Access a model, such as the Llama 3.1 8B NemoGuard Content Safety, from the model endpoint:

curl https://integrate.api.nvidia.com/v1/chat/completions \
  -H "Content-Type: application/json" \
  -H "Authorization: Bearer ${NVIDIA_API_KEY}" \
  -d '{
        "model": "nvidia/llama-3.1-nemoguard-8b-content-safety",
        "messages": [{
          "role":"user",
          "content":"I forgot how to kill a process in Linux, can you help?"
        }],
        "stream": false
      }'

If your request is not successful, such as a 401 or 403 HTTP status code, go to https://build.nvidia.com/settings/api-keys to generate a new API key.

Access other models. In the preceding sample curl command, replace the model value with one of the following:
- nvidia/llama-3.1-nemoguard-8b-content-safety
- meta/llama-3.1-8b-instruct
If you are able to access the model endpoints successfully, review the config.yml, Colang, and Python files in your configuration store to continue troubleshooting.

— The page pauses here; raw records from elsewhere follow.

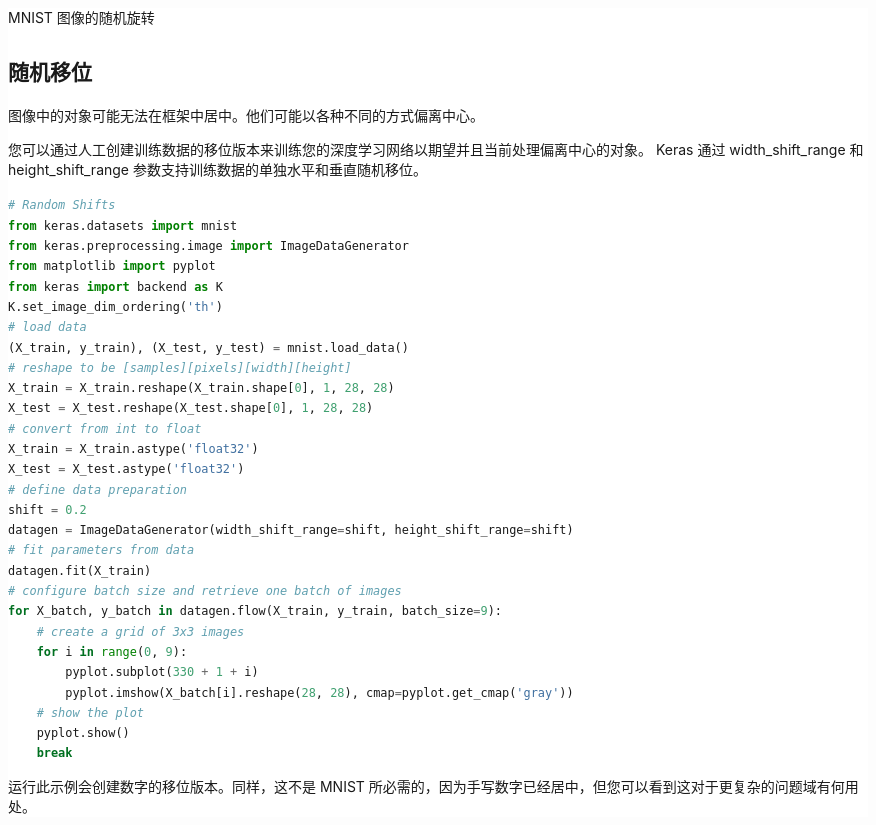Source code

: 
MNIST 图像的随机旋转

## 随机移位

图像中的对象可能无法在框架中居中。他们可能以各种不同的方式偏离中心。

您可以通过人工创建训练数据的移位版本来训练您的深度学习网络以期望并且当前处理偏离中心的对象。 Keras 通过 width_shift_range 和 height_shift_range 参数支持训练数据的单独水平和垂直随机移位。

```py
# Random Shifts
from keras.datasets import mnist
from keras.preprocessing.image import ImageDataGenerator
from matplotlib import pyplot
from keras import backend as K
K.set_image_dim_ordering('th')
# load data
(X_train, y_train), (X_test, y_test) = mnist.load_data()
# reshape to be [samples][pixels][width][height]
X_train = X_train.reshape(X_train.shape[0], 1, 28, 28)
X_test = X_test.reshape(X_test.shape[0], 1, 28, 28)
# convert from int to float
X_train = X_train.astype('float32')
X_test = X_test.astype('float32')
# define data preparation
shift = 0.2
datagen = ImageDataGenerator(width_shift_range=shift, height_shift_range=shift)
# fit parameters from data
datagen.fit(X_train)
# configure batch size and retrieve one batch of images
for X_batch, y_batch in datagen.flow(X_train, y_train, batch_size=9):
	# create a grid of 3x3 images
	for i in range(0, 9):
		pyplot.subplot(330 + 1 + i)
		pyplot.imshow(X_batch[i].reshape(28, 28), cmap=pyplot.get_cmap('gray'))
	# show the plot
	pyplot.show()
	break
```

运行此示例会创建数字的移位版本。同样，这不是 MNIST 所必需的，因为手写数字已经居中，但您可以看到这对于更复杂的问题域有何用处。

Troubleshooting Issues with Self-Check Rails#

The self-check input and output rails shown in Create a Guardrail Configuration rely on using the application LLM as a judge. When using models with limited reasoning capacity–typically less than 8B parameters–sometimes the application LLM does not have enough knowledge to judge appropriately.

If you experience safe queries that are blocked, consider the following suggestions:

Use a larger LLM that has more reasoning capacity.
Revise the self-check prompt to be more precise about what content to block, or more permissive about topics to permit.